ROYAL Dutch Shell’s share price plunged yesterday after second-quarter results missed expectations due to rising costs, oil theft in Nigeria and weak US shale liquid production.

The oil giant’s profits fell 60 per cent over the quarter to $2.39bn (£1.57bn).

Both tranches of Shell shares fell five per cent during the day’s trading, closing around 4.5 per cent lower.

Excluding one-off charges – mostly a $2.2bn impairment for Shell’s North American shale portfolio – earnings fell 20 per cent to $4.6bn, below analysts’ forecasts of a similar figure to last year.

Some shale assets are now under review, which will lead to divestments and a refocusing of investment into fewer plays, Shell said in its statement.

The FTSE 100-listed firm said it had taken a $700m hit for Nigeria thefts and other issues in the country – which it said cost Nigeria itself $12bn a year – and for the tax impact of a weakening Australian dollar.
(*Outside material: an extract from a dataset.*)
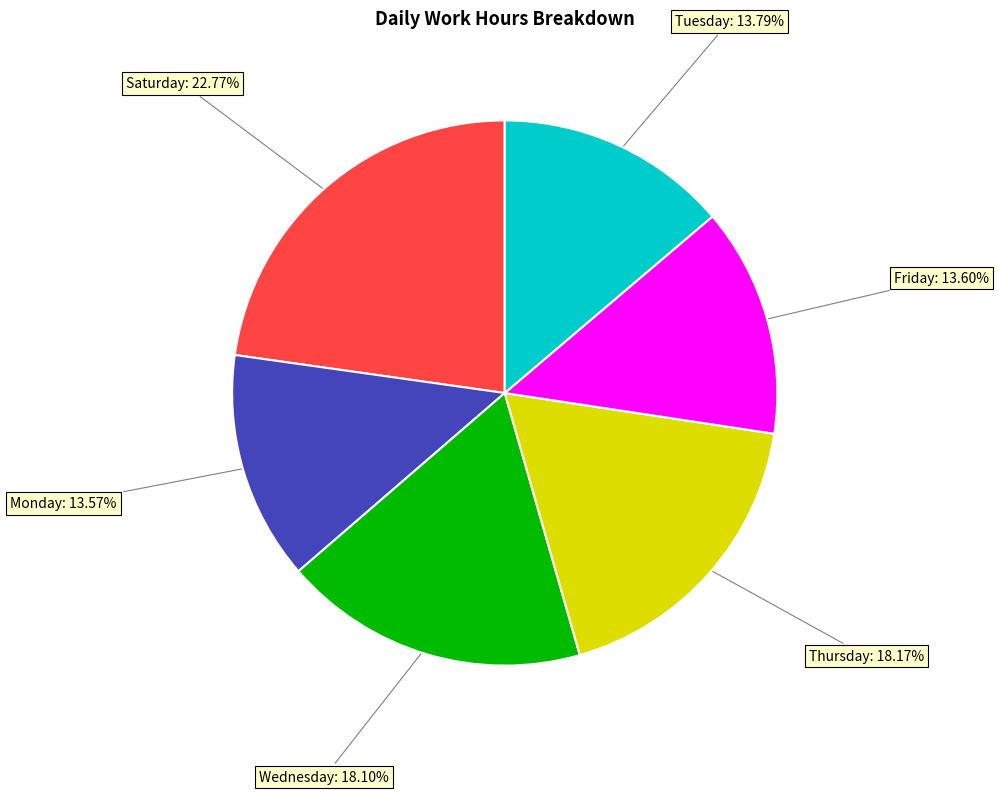

Is there any slice that represents more than half of the pie?

No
Shell has put more of its Niger Delta activities up for sale. “Higher costs, exploration charges, adverse currency exchange rate effects and challenges in Nigeria have hit our bottom line,” said chief executive Peter Voser, who steps down at the end of this year.

“These results were undermined by a number of factors – but they were clearly disappointing for Shell”.

Shell has abandoned its 2017-18 production target of 4m barrels of oil per day but has maintained its target of $175bn-$200bn of cash flow from operations for the period 2012 to 2015.

Shell announced a second-quarter dividend of $0.45 per share, an increase of five per cent year-on-year.